Exercise requirements: Starting from the line in which "Data and specifications" appears, output every line down to the last line of the data below, exactly and without anything more.

Material for this exercise:

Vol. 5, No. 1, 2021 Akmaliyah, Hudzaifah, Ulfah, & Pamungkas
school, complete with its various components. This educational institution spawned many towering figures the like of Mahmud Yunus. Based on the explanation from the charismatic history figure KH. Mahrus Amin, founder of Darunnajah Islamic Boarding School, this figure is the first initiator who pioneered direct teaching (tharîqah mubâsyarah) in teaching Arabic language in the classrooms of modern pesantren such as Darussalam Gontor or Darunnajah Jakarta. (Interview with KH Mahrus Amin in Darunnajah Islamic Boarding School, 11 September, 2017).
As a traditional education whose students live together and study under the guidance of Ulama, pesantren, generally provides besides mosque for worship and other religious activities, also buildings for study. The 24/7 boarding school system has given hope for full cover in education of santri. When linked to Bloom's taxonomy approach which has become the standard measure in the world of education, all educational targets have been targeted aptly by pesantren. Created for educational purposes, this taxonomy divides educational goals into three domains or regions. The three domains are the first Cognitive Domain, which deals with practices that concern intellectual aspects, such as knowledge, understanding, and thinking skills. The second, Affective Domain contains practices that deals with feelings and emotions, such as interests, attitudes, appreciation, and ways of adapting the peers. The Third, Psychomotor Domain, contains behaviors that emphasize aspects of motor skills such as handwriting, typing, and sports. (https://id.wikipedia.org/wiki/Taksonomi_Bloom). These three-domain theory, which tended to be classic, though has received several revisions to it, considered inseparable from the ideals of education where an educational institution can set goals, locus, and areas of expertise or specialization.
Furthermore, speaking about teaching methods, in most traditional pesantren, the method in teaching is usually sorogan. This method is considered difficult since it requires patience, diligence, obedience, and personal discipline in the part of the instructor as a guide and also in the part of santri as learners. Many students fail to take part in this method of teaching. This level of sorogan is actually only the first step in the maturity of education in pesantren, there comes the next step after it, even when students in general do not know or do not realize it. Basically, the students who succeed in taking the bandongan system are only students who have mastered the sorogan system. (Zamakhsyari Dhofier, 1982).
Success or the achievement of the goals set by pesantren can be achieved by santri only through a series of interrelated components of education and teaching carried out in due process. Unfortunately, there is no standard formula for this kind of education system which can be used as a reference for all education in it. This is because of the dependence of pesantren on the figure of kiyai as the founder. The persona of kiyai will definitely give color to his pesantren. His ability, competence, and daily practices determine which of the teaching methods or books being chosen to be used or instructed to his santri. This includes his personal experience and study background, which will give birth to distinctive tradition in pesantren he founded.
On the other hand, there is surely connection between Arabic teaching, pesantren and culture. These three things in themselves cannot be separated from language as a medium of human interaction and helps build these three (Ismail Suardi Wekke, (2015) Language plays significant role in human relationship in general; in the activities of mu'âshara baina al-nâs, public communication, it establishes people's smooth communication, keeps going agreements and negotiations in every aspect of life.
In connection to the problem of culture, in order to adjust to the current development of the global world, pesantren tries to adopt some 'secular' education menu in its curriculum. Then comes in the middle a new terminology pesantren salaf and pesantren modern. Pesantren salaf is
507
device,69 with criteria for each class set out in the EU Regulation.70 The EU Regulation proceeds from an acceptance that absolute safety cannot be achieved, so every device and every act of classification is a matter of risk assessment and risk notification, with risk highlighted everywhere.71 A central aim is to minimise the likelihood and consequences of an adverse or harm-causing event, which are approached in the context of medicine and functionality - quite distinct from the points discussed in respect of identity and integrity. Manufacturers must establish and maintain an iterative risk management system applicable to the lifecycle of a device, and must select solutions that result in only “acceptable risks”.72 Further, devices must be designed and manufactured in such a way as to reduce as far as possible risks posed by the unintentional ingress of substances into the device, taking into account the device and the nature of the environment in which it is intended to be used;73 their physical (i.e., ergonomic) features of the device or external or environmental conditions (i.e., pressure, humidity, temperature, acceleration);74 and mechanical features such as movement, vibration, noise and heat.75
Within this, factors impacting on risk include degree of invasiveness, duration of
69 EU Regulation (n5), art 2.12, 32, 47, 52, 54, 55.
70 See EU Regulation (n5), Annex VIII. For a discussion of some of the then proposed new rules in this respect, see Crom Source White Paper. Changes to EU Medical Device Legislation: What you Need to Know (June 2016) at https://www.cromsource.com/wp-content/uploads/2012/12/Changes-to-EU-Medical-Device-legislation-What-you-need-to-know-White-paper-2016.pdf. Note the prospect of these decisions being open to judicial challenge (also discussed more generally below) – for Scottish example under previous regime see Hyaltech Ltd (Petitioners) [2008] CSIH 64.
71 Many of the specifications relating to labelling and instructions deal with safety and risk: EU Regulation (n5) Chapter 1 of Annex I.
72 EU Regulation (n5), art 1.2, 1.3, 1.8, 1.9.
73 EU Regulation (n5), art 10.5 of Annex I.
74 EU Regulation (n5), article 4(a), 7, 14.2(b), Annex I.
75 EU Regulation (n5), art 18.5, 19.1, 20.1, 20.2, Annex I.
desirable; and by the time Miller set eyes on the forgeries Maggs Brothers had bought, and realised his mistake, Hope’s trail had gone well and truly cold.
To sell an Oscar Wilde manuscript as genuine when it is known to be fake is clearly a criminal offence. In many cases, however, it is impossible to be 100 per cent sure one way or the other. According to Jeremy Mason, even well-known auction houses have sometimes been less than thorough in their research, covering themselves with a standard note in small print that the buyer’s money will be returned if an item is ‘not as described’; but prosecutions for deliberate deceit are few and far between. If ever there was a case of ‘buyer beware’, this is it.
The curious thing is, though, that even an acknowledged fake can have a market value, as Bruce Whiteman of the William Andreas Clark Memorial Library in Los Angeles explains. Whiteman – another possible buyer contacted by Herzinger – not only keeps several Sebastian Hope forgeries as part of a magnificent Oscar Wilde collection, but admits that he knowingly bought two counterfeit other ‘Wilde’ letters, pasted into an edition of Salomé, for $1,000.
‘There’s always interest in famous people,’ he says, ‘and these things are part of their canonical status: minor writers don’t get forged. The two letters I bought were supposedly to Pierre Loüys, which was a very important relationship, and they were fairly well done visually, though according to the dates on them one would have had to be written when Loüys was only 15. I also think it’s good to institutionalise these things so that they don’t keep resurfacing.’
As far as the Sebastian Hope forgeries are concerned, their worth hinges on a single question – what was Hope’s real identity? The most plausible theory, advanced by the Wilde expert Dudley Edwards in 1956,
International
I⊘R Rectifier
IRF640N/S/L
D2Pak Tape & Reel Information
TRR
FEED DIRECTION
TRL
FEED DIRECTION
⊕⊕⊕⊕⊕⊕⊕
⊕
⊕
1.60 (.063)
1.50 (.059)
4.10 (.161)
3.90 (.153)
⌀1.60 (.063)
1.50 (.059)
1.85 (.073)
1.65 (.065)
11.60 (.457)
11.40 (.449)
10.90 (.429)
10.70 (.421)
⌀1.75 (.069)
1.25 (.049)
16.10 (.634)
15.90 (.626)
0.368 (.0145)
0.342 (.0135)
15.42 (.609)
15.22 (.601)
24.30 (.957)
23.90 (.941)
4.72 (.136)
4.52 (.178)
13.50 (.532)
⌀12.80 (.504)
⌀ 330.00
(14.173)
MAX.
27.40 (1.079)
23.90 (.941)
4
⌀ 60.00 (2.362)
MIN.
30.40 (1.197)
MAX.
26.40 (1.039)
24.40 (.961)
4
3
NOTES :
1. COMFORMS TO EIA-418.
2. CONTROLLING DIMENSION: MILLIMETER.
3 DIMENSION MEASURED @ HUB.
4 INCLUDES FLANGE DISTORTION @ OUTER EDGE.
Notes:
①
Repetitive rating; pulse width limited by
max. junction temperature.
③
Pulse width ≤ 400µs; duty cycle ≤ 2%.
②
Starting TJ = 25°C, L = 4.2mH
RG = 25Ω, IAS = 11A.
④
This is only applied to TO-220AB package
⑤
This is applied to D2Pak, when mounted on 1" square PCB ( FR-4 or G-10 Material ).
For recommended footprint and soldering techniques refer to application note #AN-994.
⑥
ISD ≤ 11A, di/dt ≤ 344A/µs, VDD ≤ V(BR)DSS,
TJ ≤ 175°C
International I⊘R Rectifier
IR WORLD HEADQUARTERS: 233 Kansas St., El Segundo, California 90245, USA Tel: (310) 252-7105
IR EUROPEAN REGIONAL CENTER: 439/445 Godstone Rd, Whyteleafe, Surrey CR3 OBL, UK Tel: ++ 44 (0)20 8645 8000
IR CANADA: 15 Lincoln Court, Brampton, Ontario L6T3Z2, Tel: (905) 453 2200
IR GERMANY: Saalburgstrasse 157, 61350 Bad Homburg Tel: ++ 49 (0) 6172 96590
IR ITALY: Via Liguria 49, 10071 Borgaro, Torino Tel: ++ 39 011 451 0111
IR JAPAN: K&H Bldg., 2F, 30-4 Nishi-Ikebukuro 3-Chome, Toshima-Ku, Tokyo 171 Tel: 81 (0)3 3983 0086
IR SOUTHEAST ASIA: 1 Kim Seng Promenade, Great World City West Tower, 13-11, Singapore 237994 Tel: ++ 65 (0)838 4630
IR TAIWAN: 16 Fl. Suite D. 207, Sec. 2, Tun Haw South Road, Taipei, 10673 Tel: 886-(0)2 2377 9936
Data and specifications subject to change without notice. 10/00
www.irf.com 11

Your response:
Data and specifications subject to change without notice. 10/00
www.irf.com 11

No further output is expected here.